"By aligning IT GRC with its cousins in financial and legal GRC, organizations can accelerate GRC program growth and maturity to better realize the value of information risk management and its disproportionately high impact on operational risk management," says Ben Tomhave, senior consultant for security consultancy LockPath.
[How are CISOs preparing for 2013? See 7 Risk Management Priorities For 2013.]
As Ernst & Young (EY) explained in a report this summer on overall enterprise risk management practices (PDF), risk control and compliance activities tend to grow "fragmented, siloed, independent, and misaligned" as the organization grows. This is a problem considering that the board of directors rarely views risk in separate buckets.
"A challenging economy, natural disasters, and technology threats have dominated the news of recent years," says Jerry Goldberg, partner at Navigate, a management consulting firm in Philadelphia. "Governance boards and executives are under increased scrutiny to provide shareholders with peace of mind that a company's risks -- strategic, operational, financial, and compliance -- are proactively being identified and mitigated."
Unfortunately, when IT risk management is siloed off from the rest of the enterprise risk management program, it becomes difficult to offer that peace of mind when communication is confused because the language that IT risk managers speak doesn't jibe with the language financial risk managers speak, for example.
"Many organizations do not manage risk in a holistic way," says Bryan Fite, BT Assure portfolio manager for BT Global Services U.S. and Canada operations. "However, it does provide a unique opportunity for the savvy security professional to bring the silos together by normalizing the way they express, communicate, and treat risk."
This is increasingly apropos considering how the intersection of technology with new business processes has upped the relevance of IT risks on overall business operations.
"Business operations are increasingly reliant on information technology, and with the convergence of the business and the information technology environment comes new kinds of vulnerabilities, risks, and threats," says Vasant Balasubramanian, a vice president of product management for GRC vendor MetricStream. "Organizations are quickly turning to IT GRC programs to facilitate true enterprisewide risk management, provide increased resource savings, and ensure compliance with new laws and mandates, all of which enables organizations to thrive in this increasingly complex business and IT landscape."

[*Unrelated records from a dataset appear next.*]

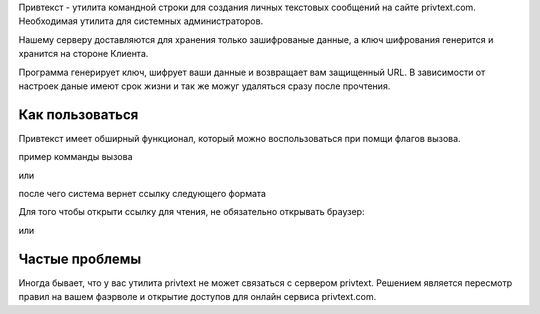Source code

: Привтекст - утилита командной строки для создания личных текстовых сообщений на сайте privtext.com. Необходимая утилита для системных администраторов.

Нашему серверу доставляются для хранения только зашифрованые данные, а ключ шифрования  генерится и хранится на стороне Клиента.

Программа генерирует ключ, шифрует ваши данные и возвращает вам защищенный URL. В зависимости от настроек даные имеют срок жизни и так же можуг удаляться сразу после прочтения.

Как пользоваться
--------

Привтекст имеет обширный функционал, который можно воспользоваться при помщи флагов вызова.

пример комманды вызова

.. code-block:: console
  privtext "Hello world"

или

.. code-block:: console
  python -m privtext "Hello world"


после чего система вернет ссылку следующего формата

.. code-block:: console
  https://privtext.com/R8MnvR#BKWrZhG81


Для того чтобы открыти ссылку для чтения, не обязательно открывать браузер:

.. code-block:: console
  privtext "https://privtext.com/R8MnvR#BKWrZhG81"

или

.. code-block:: console
  python -m privtext "https://privtext.com/R8MnvR#BKWrZhG81"


Частые проблемы
--------

Иногда бывает, что у вас утилита privtext не может связаться с сервером privtext. Решением является пересмотр правил на вашем фаэрволе и открытие доступов для онлайн сервиса privtext.com.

According to EY consultants, one of the most important steps to achieving a more consistent enterprise risk management approach is to use consistent methods and practices across disparate risk management activities. That means IT security has to coordinate with financial and operational risk managers across the organization. On the flip side, EY also suggests common information and technology platform to collect metrics and track risk management activities.
"Now more than ever, organizations need to have a comprehensive and coordinated governance, risk, and compliance management approach," says Paul van Kessel, global IT risk and assurance leader for EY. "Technology can play an important role in enabling change and in finding the right balance among risk, cost, and value across the enterprise."
Not only will this alignment help meet the baseline goals of reducing immediate risks to technology infrastructure and to the processes it supports, but better alignment with business objectives could give IT risk managers the opportunity to offer greater business value though previously unheard of performance gains.
"Further evolution of GRC processes, such as data mining and modeling, could transform a company's risk management program into one that drives action, facilitating process improvement and re-engineering, and ultimately resulting in performance gains," says Steve Schlarman, eGRC solutions architect for RSA.
In fact, numbers from EY substantiate those claims. The firm found that companies in the top 20 percent of risk maturity generated three times the level of earnings as those in the bottom 20 percent, based on a review of more than 2,750 analyst and company reports.